Weak casting and sloppy dialogue make for a wasted opportunity for the usually heavy-handed director to comment on the drug trade.
Oliver Stone misses the message in Savages
Director: Oliver Stone
Starring: Taylor Kitsch, Aaron Johnson, Benicio del Toro, Salma Hayek, Blake Lively, John Travolta
Given his vocal disdain for America's foreign and domestic agendas since the Second World War, Oliver Stone does not enter the narco cartel wars debate with the confidence one might expect.
Although typically loud, brash and flat-footed, the Oscar-winning filmmaker oddly opts for hokey romance over stinging critique. Steering relatively clear of the brutal, violent gangland that lies just minutes south of that infamous border, the Mexico in Savages - largely glimpsed on computer screen - feels too removed to be real.

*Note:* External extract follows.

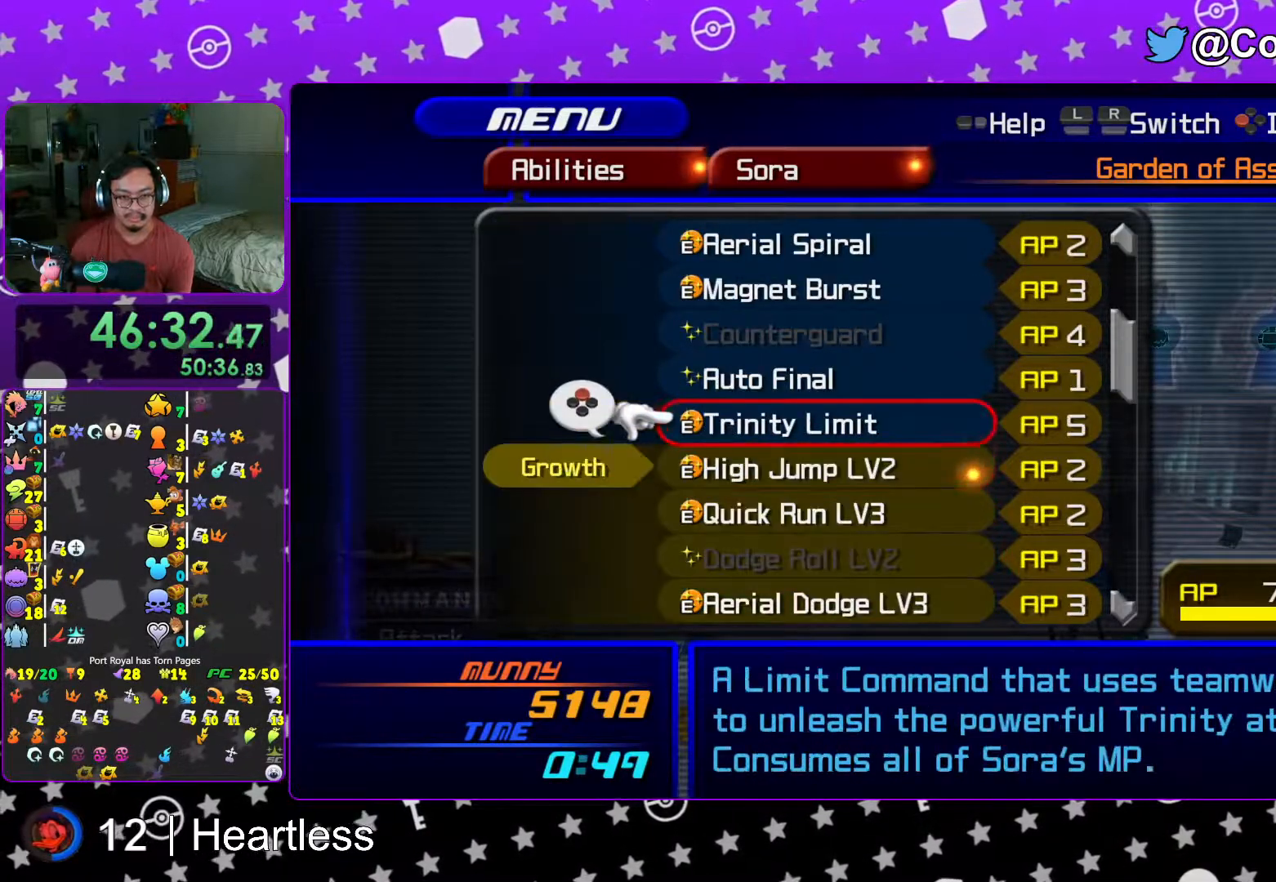
{"buttons": [], "left_stick": "center", "right_stick": "center", "events": [[83, "DPAD_UP", "up"], [133, "DPAD_UP", "down"], [233, "DPAD_UP", "up"], [317, "DPAD_UP", "down"], [417, "DPAD_UP", "up"]]}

There is a point to Stone's logic. The Vietnam veteran, who so brilliantly seared that war's harsh realities into the public consciousness via Platoon and Born on the Fourth of July, claims to be drawing a clear line between US-generated conflicts overseas and the new levels of brutality they inspire. In addition, the Mexican cartels now play out the horrific nature of their crimes online for all to see, leaving them unanswerable to anyone. Yet with US and British banks now being named and shamed for funnelling cartel funds, some are clearly keen for this to continue unaffected.
With such weighty issues to hand, this colourful but clumsy stab at adapting Don Winslow's novel buckles as it struggles to find its tone. The two California dope-growing dealers - a gung-ho ex-marine (Taylor Kitsch) and his eco-minded offsider (a miscast Aaron Johnson) - are more consumed by a shared girlfriend, O (Blake Lively), than they are by the cartel's unwelcome demands to share or be squashed. O's capture by the cartel's old-fashioned don, Elena (Salma Hayek), does wake them up, but it doesn't shake the uneasy feeling that what resembles a telemovie should, in fact, be passing comment. This is an Oliver Stone picture, after all.
More convincing, to a point, are Benicio del Toro as Elena's insipid right-hand man, Lado, and John Travolta (sans hair piece) as the corrupt DEA figure batting for both camps - but even they can only go so far.
Blake Lively's misplaced voice-over only serves to make matters worse, with Stone's intended point instantly lost in a frothy haze of forgettable dialogue. It's a wasted opportunity from a once-great filmmaker who appears to have briefly dropped the ball again.